Xiuhtezcatl, barely old enough to drive in his home state of Colorado, is one of 21 young activists ages 8 through 19 in a lawsuit against the Obama administration that says it has not done enough to combat climate change.

Teaming up with James Hansen, the climate scientist whose 1988 congressional testimony helped make "global warming" a household term, the young plaintiffs are backed by a team of legal experts at Our Children’s Trust. The nonprofit organization has initiated climate-related lawsuits in all 50 states. On Tuesday, for instance, a North Carolina judge struck down on 13-year-old Hallie Turner’s petition for stricter emission standards.

This particular case, so far, is the group's most prominent.

In early November, three of the biggest trade groups from the fossil fuel industry requested to join the defendant’s bench with Mr. Obama, deeming the lawsuit “a direct threat” to their line of work.

To the activists, this was an auspicious sign.

“It’s good news for us that they’re doing this. They see this as a legitimate case,” Julia Olson, the lead attorney from Our Children’s Trust, told Slate last week.

But whether the kids have legal standing is another question. Analysts say it proposes a constitutional challenge regarding intergenerational equity, posing the questions, does the US government have an obligation to protect the interests of future Americans by controlling current resources, and does the Constitution grant the government this legal right?

Without a Supreme Court ruling, which experts say is unlikely, the answers remain hazy. But for Xiuhtezcatl, the necessity for action is as clear as day.

"The reason we are fighting for this is because of the world we want to grow up in, and the world we want our children and grandchildren and great-grandchildren to grow up in," he tells CNN’s John Sutter. "This is not a selfish cause. We're not politically invested, we're not financially invested.”

And the only way to achieve that ideal, clean world, he adds, is full abstinence from fossil fuels. Obama’s recent pledge to cut carbon emissions and promote clean energy, therefore, will fall short.

"Over the last seven years, we've made ambitious investments in clean energy and ambitious reductions in our carbon emissions. We've multiplied wind power threefold, and solar power more than twentyfold, helping create parts of America where these clean power sources are finally cheaper than dirtier, conventional power,” Obama said at the summit Monday.

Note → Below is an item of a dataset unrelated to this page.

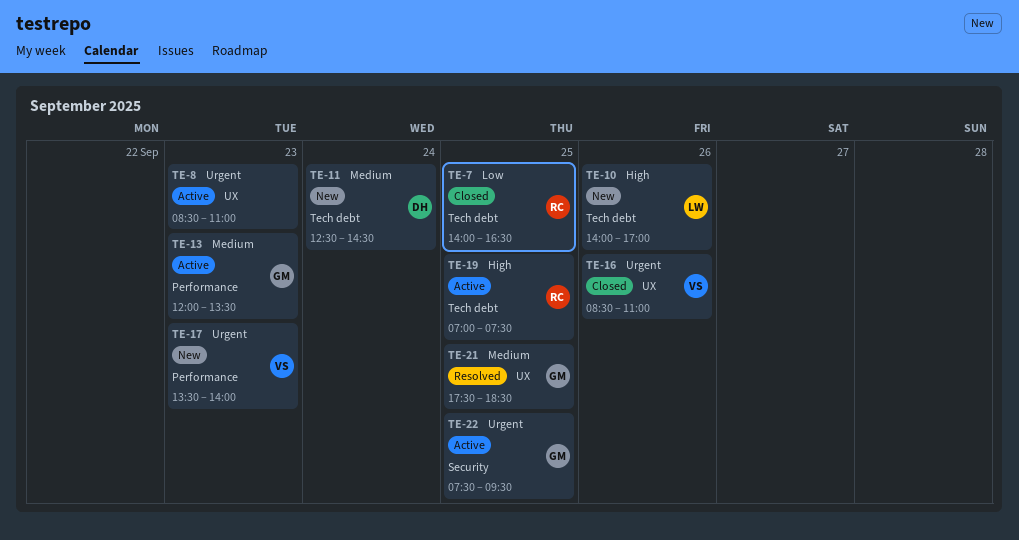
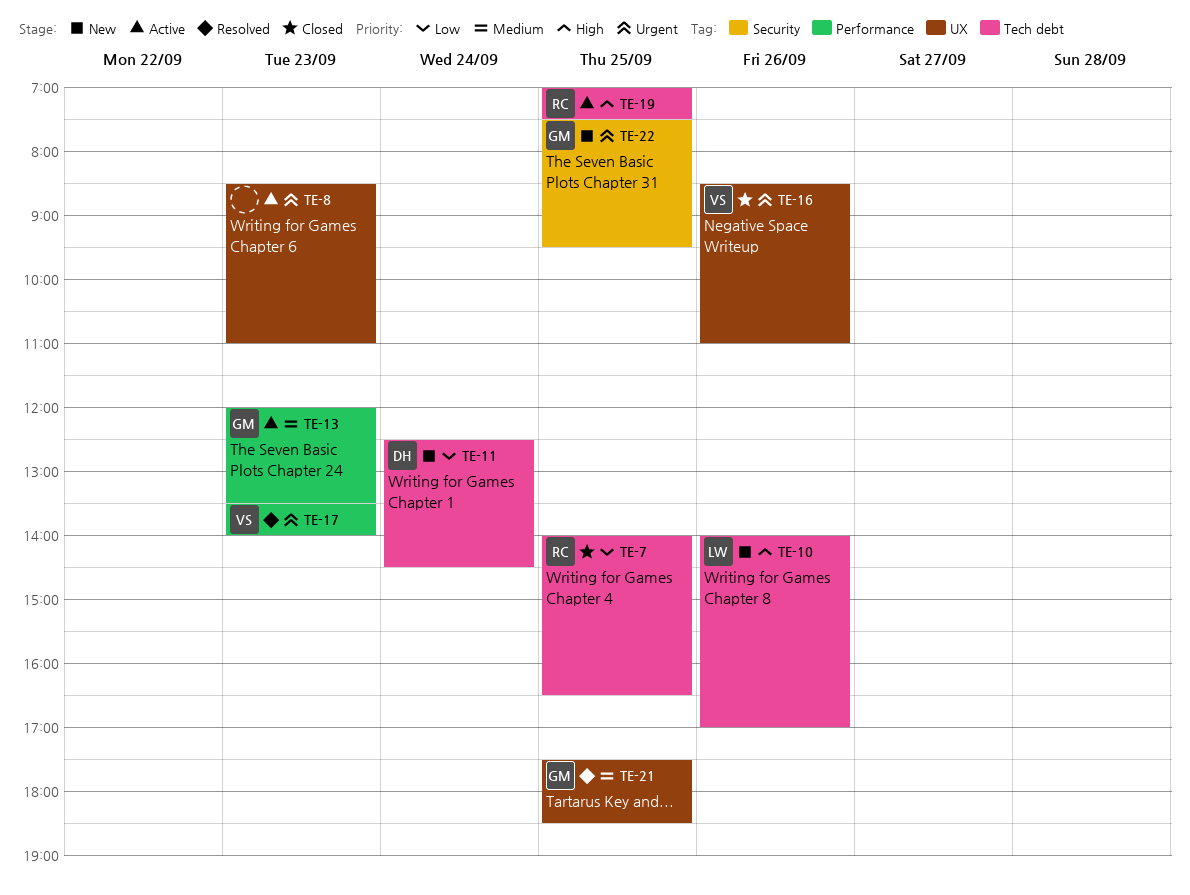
TE-11, priority: Medium -> Low
TE-17, status: New -> Resolved
TE-22, status: Active -> New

But Xiuhtezcatl says he’s heard it all before – and that it won’t be enough.

“We've all seen that speech,” he says. “Talk is cheap. I wanna see concrete action and concrete promises from our country – and commitments for action on climate change."

The COP21 summit has brought more than 140 world leaders together in Paris to forge a global plan of action tackling climate change, not only with standards of emission but also methods of enforcement. It’s an ambitious goal, considering every similar summit prior to this one has failed.

For his part, Obama is not blind to the impact the summit and the agreements that result from it will have on the lives of young people.

"Let there be no doubt," Obama said in his remarks at the first COP21 session, "the next generation is watching what we do. ... I want our actions to show that we're listening."